Estamos ya, hacia 1950, en las vísperas del viraje conservador de buena parte de las clases medias. Bajo un anatema registrado entre los testimonios de época, “¿Cómo puede un basurero estar a nuestra altura?”, Natalia Milanesio reunió la variedad de reacciones airadas y hostiles que provocó a la marea igualitaria en curso.42 Allí habría de estar —en ese nudo de prejuicios— la nueva colina social que la aspiración a la igualdad debía conquistar en su marcha sobre la sociedad argentina.
5Con el transcurso de los años los avances de esa marcha fueron acompañados de repetidos intentos por poner las cosas en su lugar, esto es, por recrear un orden jerárquico en el que la posición y las credenciales sociales determinaran lo que las personas pueden y no pueden hacer. Esos intentos de corte autoritario probaron ser infructuosos porque más allá de sus resultados materiales, siempre gravosos, no consiguieron extinguir el ideal igualitario del imaginario argentino.

MATERIAL PROPORCIONADO
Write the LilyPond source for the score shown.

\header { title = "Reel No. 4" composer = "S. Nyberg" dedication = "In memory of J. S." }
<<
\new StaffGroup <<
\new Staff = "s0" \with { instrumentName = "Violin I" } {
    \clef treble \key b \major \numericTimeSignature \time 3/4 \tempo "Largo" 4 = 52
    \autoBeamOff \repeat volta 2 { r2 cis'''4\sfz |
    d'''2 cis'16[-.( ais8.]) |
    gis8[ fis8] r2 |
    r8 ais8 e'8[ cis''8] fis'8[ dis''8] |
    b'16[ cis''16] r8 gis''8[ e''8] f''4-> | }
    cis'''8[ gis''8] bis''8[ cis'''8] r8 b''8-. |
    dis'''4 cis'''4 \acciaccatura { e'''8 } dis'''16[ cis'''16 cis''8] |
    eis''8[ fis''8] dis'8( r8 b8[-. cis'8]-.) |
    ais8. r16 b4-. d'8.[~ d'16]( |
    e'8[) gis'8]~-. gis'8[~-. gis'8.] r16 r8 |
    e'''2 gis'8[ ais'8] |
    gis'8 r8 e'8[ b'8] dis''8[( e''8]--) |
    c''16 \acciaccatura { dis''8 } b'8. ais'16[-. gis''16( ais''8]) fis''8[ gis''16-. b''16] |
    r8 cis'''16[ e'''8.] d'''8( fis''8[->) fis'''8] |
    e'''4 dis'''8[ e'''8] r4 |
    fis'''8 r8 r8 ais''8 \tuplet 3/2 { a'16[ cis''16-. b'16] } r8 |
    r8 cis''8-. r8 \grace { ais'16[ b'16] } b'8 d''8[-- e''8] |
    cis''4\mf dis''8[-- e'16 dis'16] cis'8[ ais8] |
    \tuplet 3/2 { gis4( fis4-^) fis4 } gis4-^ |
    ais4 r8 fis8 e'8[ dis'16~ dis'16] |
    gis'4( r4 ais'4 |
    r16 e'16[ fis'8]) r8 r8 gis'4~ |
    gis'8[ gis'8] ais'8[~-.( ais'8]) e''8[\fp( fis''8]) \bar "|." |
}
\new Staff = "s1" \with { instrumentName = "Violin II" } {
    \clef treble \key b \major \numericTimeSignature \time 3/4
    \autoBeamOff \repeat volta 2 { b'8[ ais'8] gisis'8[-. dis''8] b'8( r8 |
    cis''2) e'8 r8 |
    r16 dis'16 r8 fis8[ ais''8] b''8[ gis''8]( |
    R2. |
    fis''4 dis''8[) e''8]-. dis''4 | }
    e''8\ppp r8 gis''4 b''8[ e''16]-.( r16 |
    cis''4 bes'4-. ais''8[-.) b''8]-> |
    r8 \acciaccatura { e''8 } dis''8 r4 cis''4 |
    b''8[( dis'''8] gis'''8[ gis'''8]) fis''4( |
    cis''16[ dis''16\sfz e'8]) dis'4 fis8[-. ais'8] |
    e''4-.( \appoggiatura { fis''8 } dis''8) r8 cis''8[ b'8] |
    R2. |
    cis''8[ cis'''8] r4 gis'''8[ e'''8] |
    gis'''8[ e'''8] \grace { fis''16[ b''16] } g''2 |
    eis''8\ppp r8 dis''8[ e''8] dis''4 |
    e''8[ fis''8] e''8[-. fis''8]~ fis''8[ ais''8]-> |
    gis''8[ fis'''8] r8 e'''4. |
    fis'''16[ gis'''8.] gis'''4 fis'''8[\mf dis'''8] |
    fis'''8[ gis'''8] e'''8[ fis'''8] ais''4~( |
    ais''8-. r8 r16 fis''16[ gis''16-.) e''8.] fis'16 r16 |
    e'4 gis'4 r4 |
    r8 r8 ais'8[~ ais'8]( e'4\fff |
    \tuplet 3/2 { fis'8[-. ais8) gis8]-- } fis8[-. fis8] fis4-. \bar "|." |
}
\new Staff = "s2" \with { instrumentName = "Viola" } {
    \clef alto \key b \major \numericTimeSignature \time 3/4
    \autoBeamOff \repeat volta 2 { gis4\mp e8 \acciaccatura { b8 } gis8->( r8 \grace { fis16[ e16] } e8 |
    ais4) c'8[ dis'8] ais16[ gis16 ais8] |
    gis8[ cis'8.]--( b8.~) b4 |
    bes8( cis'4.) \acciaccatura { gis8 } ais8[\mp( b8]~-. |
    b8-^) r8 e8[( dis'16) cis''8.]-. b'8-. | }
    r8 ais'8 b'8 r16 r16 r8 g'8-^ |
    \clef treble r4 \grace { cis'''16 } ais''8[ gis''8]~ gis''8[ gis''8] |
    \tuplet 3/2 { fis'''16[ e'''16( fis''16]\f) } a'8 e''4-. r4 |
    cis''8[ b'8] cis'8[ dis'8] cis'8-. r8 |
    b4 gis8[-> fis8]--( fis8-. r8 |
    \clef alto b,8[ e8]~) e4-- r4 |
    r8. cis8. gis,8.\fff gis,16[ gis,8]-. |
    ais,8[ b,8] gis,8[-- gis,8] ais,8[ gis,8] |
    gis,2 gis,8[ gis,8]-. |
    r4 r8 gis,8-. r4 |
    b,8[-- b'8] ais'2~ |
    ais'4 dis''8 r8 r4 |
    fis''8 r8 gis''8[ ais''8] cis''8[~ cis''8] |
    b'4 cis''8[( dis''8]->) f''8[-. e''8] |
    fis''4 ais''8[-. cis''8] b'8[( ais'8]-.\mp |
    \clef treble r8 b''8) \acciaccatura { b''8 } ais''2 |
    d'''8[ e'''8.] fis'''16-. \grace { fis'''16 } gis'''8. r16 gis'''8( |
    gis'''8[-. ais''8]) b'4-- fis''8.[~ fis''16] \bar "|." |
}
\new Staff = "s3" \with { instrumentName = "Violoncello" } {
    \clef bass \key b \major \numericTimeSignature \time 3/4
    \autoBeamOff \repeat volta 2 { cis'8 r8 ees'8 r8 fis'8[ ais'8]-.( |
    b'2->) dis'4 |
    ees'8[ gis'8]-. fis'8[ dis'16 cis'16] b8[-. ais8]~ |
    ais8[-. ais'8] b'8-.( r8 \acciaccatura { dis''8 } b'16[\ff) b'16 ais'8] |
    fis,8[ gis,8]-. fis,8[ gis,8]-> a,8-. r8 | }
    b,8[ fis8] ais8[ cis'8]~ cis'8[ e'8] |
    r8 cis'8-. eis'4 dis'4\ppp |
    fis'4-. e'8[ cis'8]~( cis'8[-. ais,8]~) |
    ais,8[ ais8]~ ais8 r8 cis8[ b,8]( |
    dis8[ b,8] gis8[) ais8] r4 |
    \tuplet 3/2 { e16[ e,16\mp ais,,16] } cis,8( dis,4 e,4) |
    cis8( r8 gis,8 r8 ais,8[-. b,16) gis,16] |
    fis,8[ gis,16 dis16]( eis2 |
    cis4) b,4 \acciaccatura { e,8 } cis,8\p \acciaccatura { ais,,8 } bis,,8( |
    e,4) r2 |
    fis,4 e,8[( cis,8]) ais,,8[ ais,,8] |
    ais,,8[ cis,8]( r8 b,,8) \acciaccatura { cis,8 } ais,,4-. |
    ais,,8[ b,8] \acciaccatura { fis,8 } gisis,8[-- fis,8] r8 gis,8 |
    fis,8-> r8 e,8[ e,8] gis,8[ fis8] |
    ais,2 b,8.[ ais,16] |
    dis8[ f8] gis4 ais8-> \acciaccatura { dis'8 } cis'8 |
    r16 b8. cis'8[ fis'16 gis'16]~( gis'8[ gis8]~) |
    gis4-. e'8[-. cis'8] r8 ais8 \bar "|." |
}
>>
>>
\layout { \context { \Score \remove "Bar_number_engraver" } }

LISTA DE TAREAS
[1] ¿Cómo se traduce al inglés esta oración del fragmento sobre el ideal igualitario en la Argentina: "Esos intentos de corte autoritario probaron ser infructuosos porque más allá de sus resultados materiales, siempre gravosos, no consiguieron extinguir el ideal igualitario del imaginario argentino."?
[2] Responde según el fragmento sobre el ideal igualitario en la Argentina:
(a) ¿Hacia qué año sitúa las vísperas del viraje conservador de buena parte de las clases medias?
(b) ¿Quién reunió la variedad de reacciones airadas y hostiles ante la marea igualitaria?
(c) ¿Qué no consiguieron extinguir los intentos de corte autoritario?
[3] Reproduce el tramo del fragmento sobre el ideal igualitario en la Argentina comprendido entre "5Con el transcurso" y "del imaginario argentino.", ambos incluidos.
Los ítems son un material aparte del fragmento.

RESPUESTAS
[1] Those authoritarian-style attempts proved fruitless because, beyond their material results, which were always burdensome, they failed to extinguish the egalitarian ideal from the Argentine imagination.

[2]
(a) Hacia 1950.
(b) Natalia Milanesio.
(c) El ideal igualitario del imaginario argentino.

[3]
5Con el transcurso de los años los avances de esa marcha fueron acompañados de repetidos intentos por poner las cosas en su lugar, esto es, por recrear un orden jerárquico en el que la posición y las credenciales sociales determinaran lo que las personas pueden y no pueden hacer. Esos intentos de corte autoritario probaron ser infructuosos porque más allá de sus resultados materiales, siempre gravosos, no consiguieron extinguir el ideal igualitario del imaginario argentino.